_Task statement_
Repeat the robot reward passage below word for word, from "Rewards After Reaching" to "Reward (One-time: 10.0)".

_Passage to read_
+++

Z-axis Linear Velocity Penalty (Weight: 2.0): -2.0 × vz²
XY-axis Angular Velocity Penalty (Weight: 0.05): -0.05 × (ωx² + ωy²)
Torque Penalty (Weight: 0.00001): -0.00001 × ||τ||²
Action Rate Penalty (Weight: 0.001): -0.001 × ||Δa||²

Rewards After Reaching Target#

Total Reward = Stop Reward + First Arrival Reward - Penalty Terms

Main Reward Terms:

Stop Base Reward
- Formula: 2 × [0.8 × exp(-(v_xy/0.2)²) + 1.2 × exp(-(ωz/0.1)⁴)]
- Encourages robot to maintain low velocity and angular velocity after arrival
Zero Angular Velocity Reward (Extra Reward: 6.0)
- Condition: Arrived at target and |ωz| < 0.05 rad/s
- Encourages robot to completely stop rotation
First Arrival Reward (One-time: 10.0)
- Condition: First time both position and orientation arrival conditions are satisfied
- Provides clear signal for reaching target

Penalty Terms: (Same as before arrival)

+++

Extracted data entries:

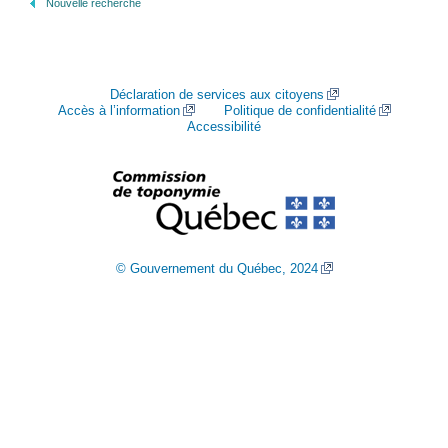
Nouvelle recherche
Déclaration de services aux citoyens
Accès à l’information
Politique de confidentialité
Accessibilité
© Gouvernement du Québec, 2024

+++

_Solution to the exercise_
Rewards After Reaching Target#

Total Reward = Stop Reward + First Arrival Reward - Penalty Terms

Main Reward Terms:

Stop Base Reward
- Formula: 2 × [0.8 × exp(-(v_xy/0.2)²) + 1.2 × exp(-(ωz/0.1)⁴)]
- Encourages robot to maintain low velocity and angular velocity after arrival
Zero Angular Velocity Reward (Extra Reward: 6.0)
- Condition: Arrived at target and |ωz| < 0.05 rad/s
- Encourages robot to completely stop rotation
First Arrival Reward (One-time: 10.0)